02 - Slowly drizzle in the extra-virgin olive oil while whisking constantly to create a stable, fully emulsified vinaigrette.
03 - Fold in the freshly grated Parmesan cheese, stirring until the dressing becomes creamy and reaches a slightly thickened consistency.
04 - Sample the vinaigrette and fine-tune the salt and pepper levels as needed to suit your preference.
05 - Transfer the finished vinaigrette to an airtight jar or container and refrigerate.

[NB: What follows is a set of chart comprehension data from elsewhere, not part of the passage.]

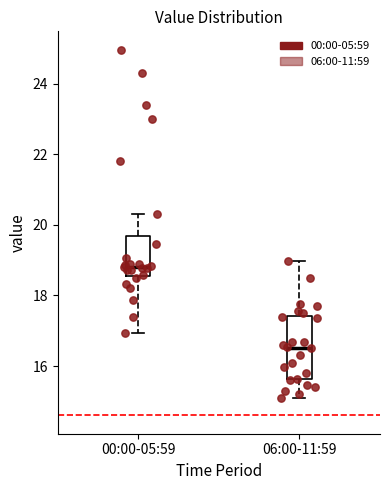

Reading left to right, read every box against the y-axis: the position of its median line, the range the box covers, and the ends of its whiskers. The values are not printed on the chart, so give them approximately, as read against the axis.

00:00-05:59: median 18.8, box 18.6 to 19.6, whiskers 17.0 to 20.4
06:00-11:59: median 16.6, box 15.6 to 17.4, whiskers 15.2 to 19.0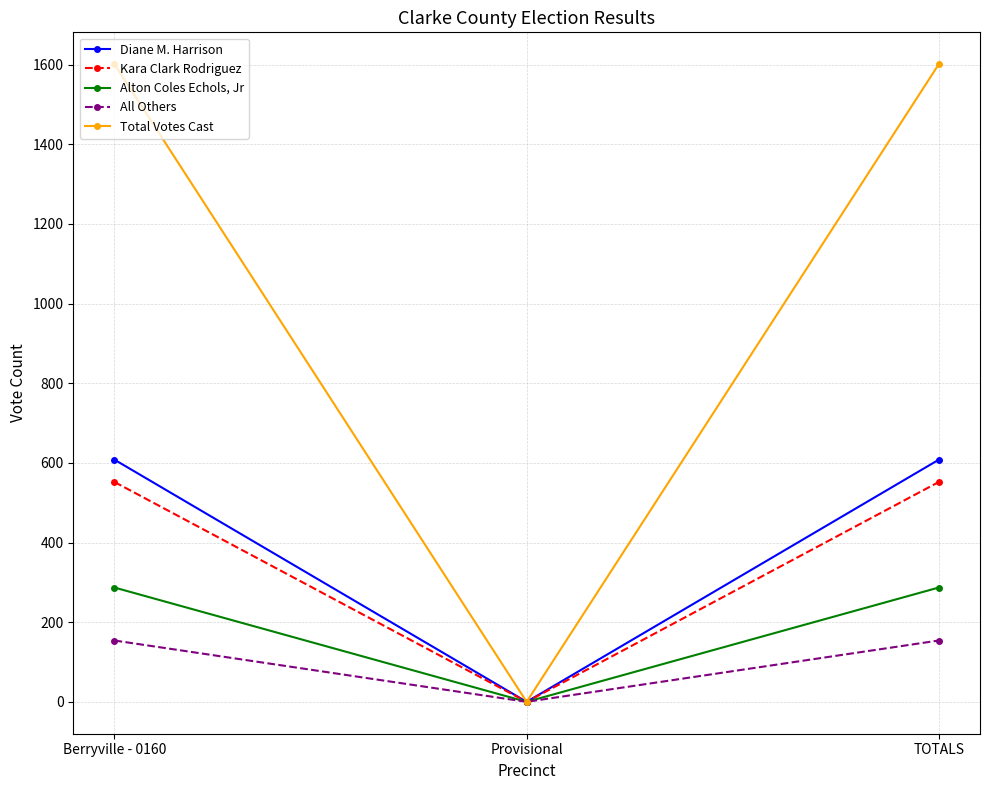

Which series has the widest spread of values?

Total Votes Cast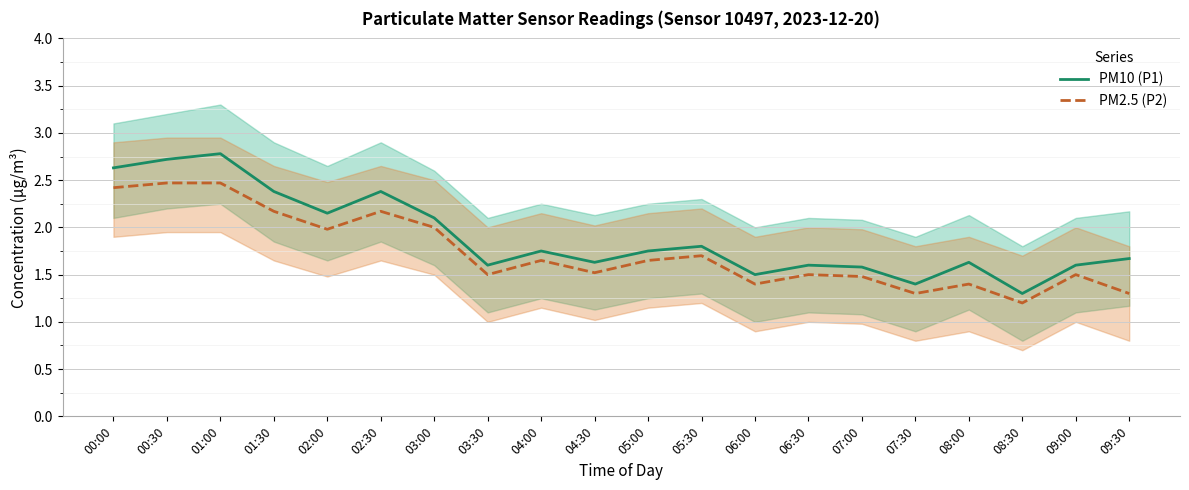

True or false: PM2.5 (P2) and PM10 (P1) cross at least once.

False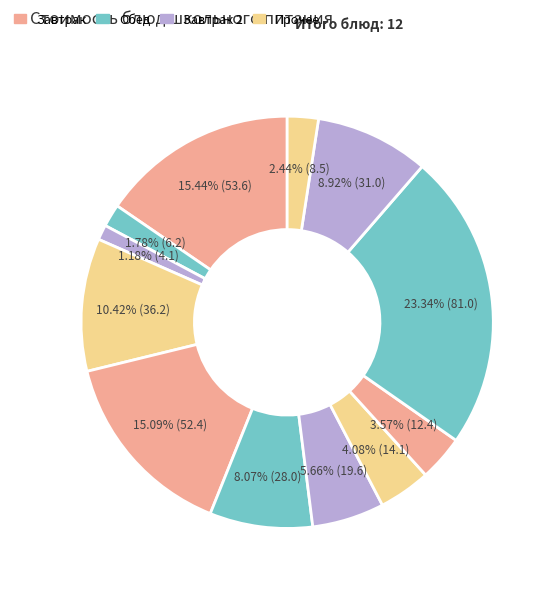

How many segments does this pie chart have?

12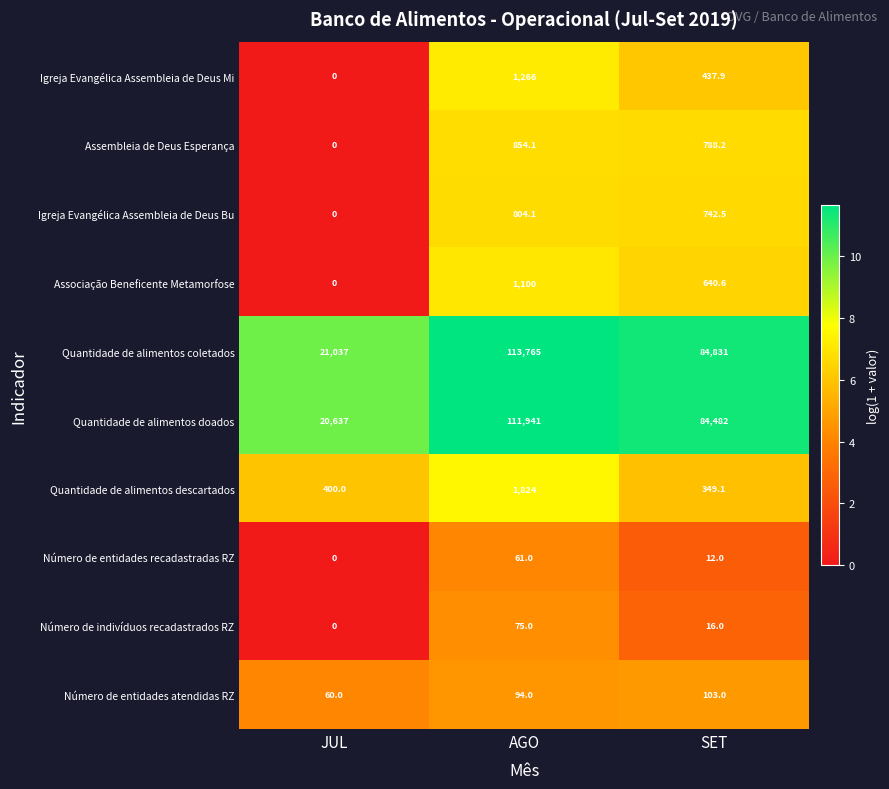

How many series are shown in this chart?

10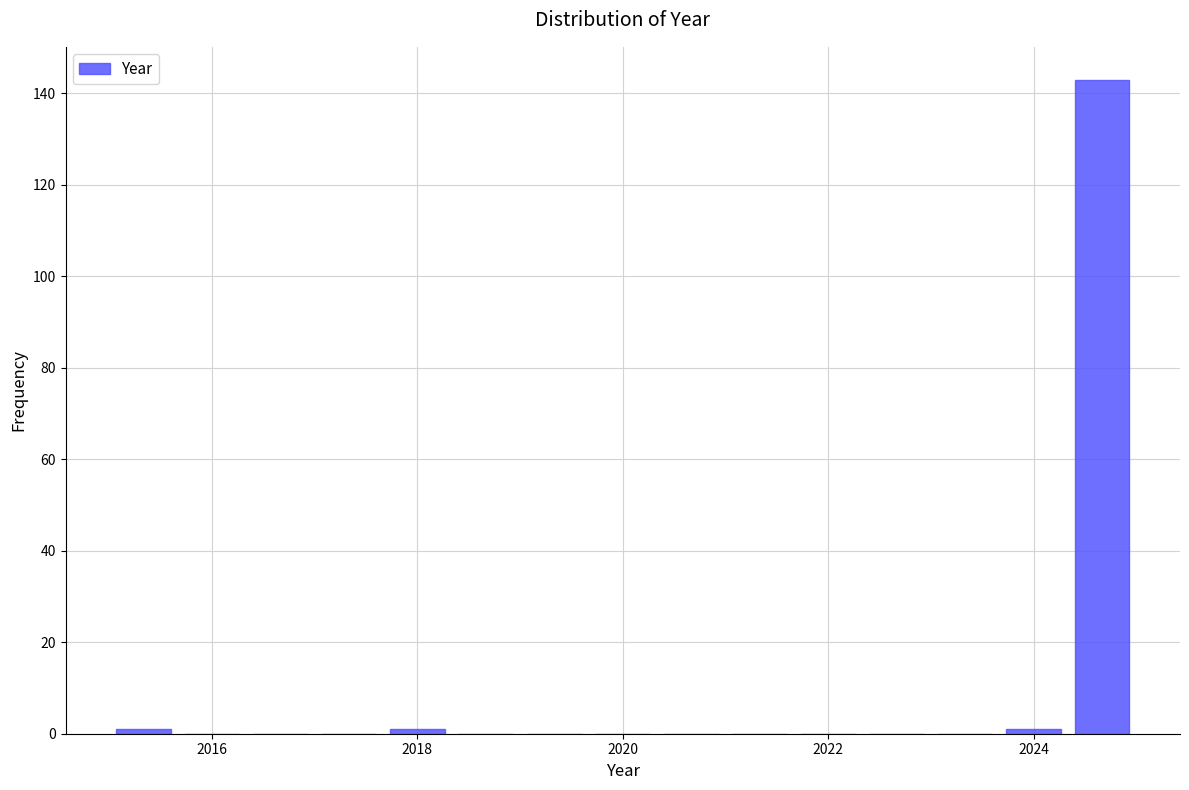

Around what value on the x-axis is the tallest bar? Give the approximate position of its centre, as read against the axis.

2024.6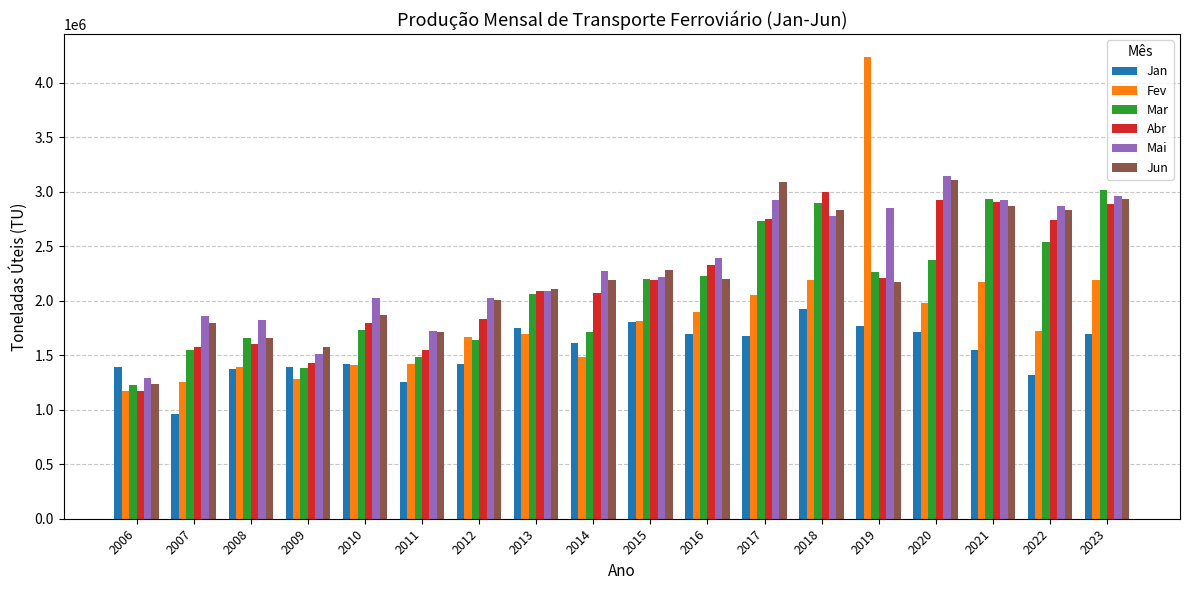

Which series changed the most between 2009 and 2022?

Mai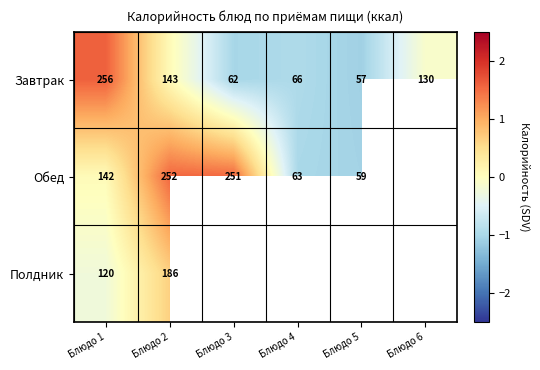

Where does the Завтрак series first go above 0?

Блюдо 1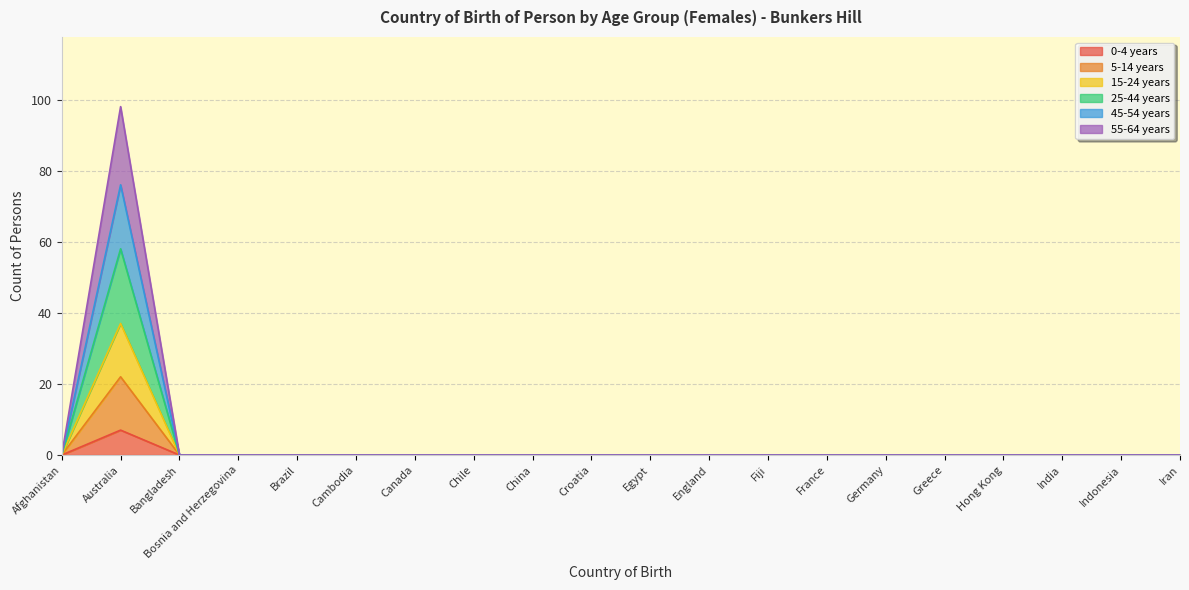

Does the chart display data point markers on the line(s)?

No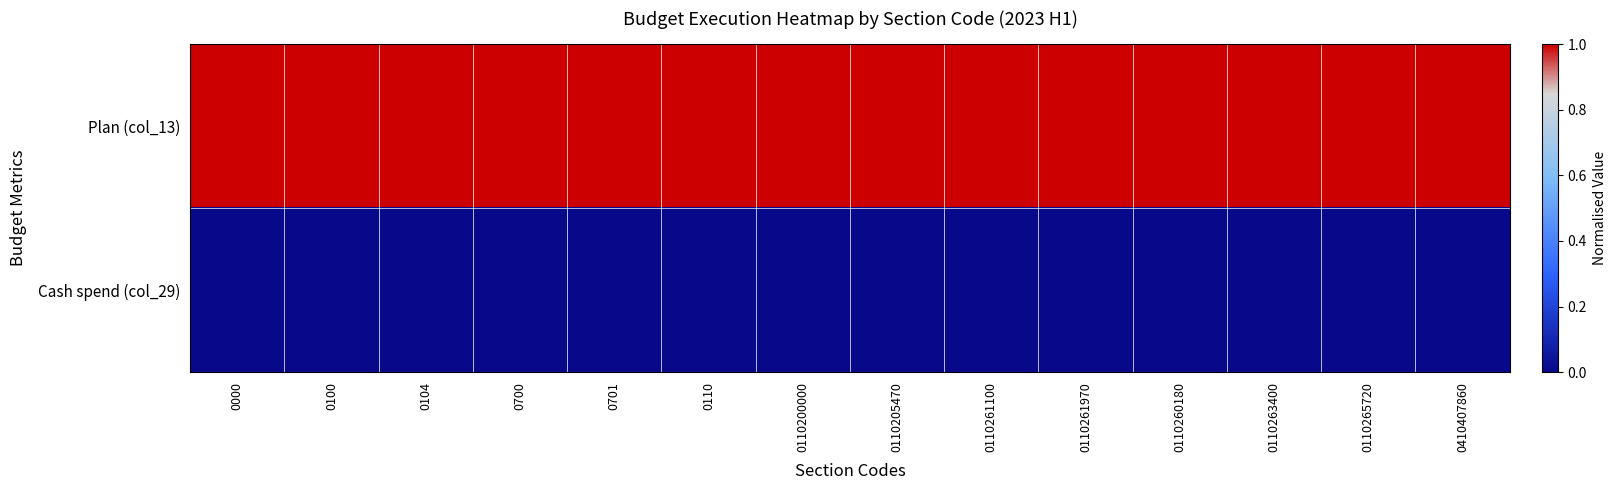

Reading left to right, extract all data points from this chart.

Plan (col_13): 0000=1	0100=1	0104=1	0700=1	0701=1	0110=1	0110200000=1	0110205470=1	0110261100=1	0110261970=1	0110260180=1	0110263400=1	0110265720=1	0410407860=1
Cash spend (col_29): 0000=0	0100=0	0104=0	0700=0	0701=0	0110=0	0110200000=0	0110205470=0	0110261100=0	0110261970=0	0110260180=0	0110263400=0	0110265720=0	0410407860=0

Shake vigorously or whisk briefly before each use to recombine.

# Expert Tips:

01 -
  • It turns a boring bag of lettuce into something you actually crave for dinner.
  • The Parmesan melts into the vinaigrette and creates a creamy texture without a drop of mayonnaise or cream.
  • You probably have every single ingredient in your kitchen right now.
02 -
  • If you add the oil too fast it will never emulsify and you will end up with a broken watery dressing that separates instantly.
  • The vinaigrette will thicken considerably in the refrigerator so let it sit at room temperature for ten minutes and shake well before using.
03 -
  • For the silkiest smoothest texture blitz everything in a food processor or with an immersion blender for thirty seconds and the Parmesan practically disappears into cream.
  • Grate the Parmesan on the finest holes of your box grater so it melts into the dressing rather than leaving chunky bits behind.